- Born: July 20, 1909 Greenville, South Carolina, United States
- Died: January 28, 1993 (aged 83) Montrose, California, United States
- Occupation(s): Actor, radio personality, editor
- Years active: 1970–1987

= John Steadman (actor) =

American actor (1909–1993)

John Steadman (July 20, 1909 – January 28, 1993) was an American actor, radio personality and editor.

== Early life ==
Steadman was born in Greenville, South Carolina.

==Career==
Steadman was a former radio personality who became a character actor when he retired after 30 years in radio.
He began his acting career in 1970 and his last role was in 1987, both on television where he appeared many times.

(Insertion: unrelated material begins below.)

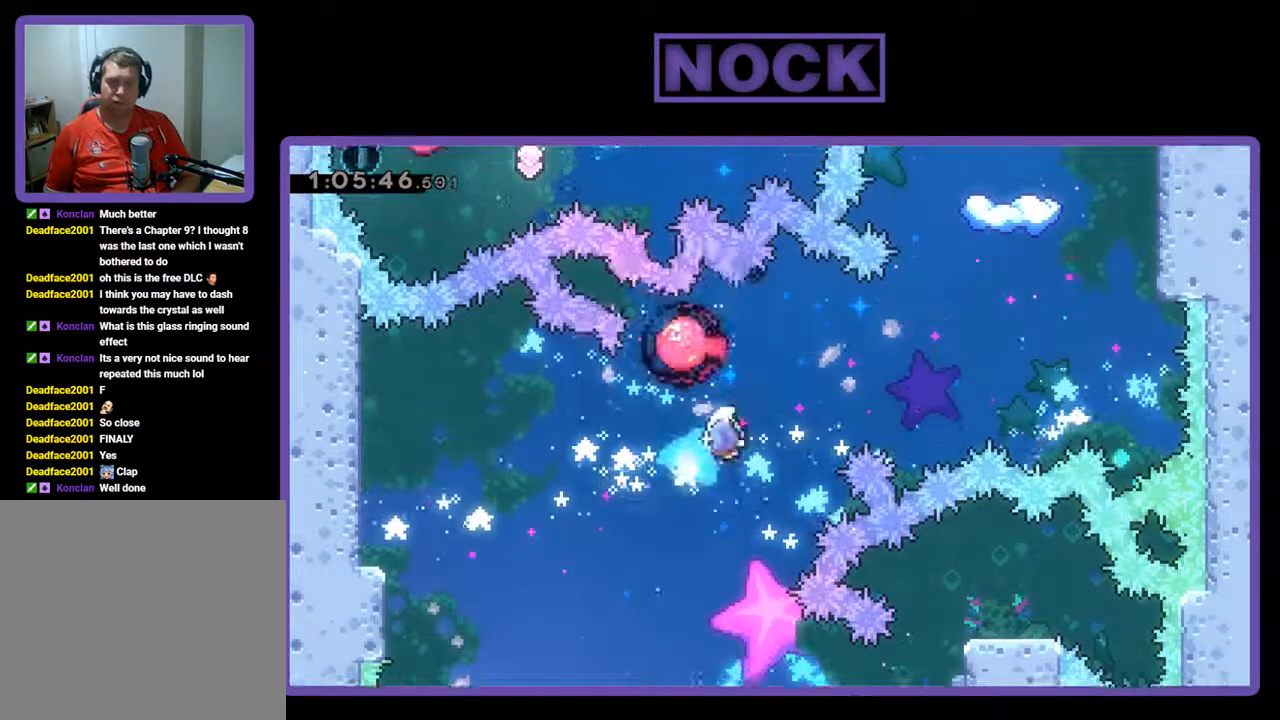
{"buttons": ["CIRCLE", "R2", "DPAD_UP"], "left_stick": "center", "events": [[333, "CIRCLE", "up"], [400, "CIRCLE", "down"], [500, "DPAD_RIGHT", "up"]]}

He also appeared in film where he usually had bit parts. He is probably best remembered as "Pop" in The Longest Yard (1974) with Burt Reynolds and directed by Robert Aldrich. He appeared with Reynolds in White Lightning (1973) as "Skeeter" and in Gator (1976) as "Ned McKlusky", "Gator's" father (that role played by Dabbs Greer in White Lightning). He also appeared in Emperor of the North (1973) and The Frisco Kid (1979), both directed by Aldrich.

In addition to acting, John was a DOD employee. He worked at the Armed Forces Radio and Television Service Broadcast Center in Hollywood as a film editor.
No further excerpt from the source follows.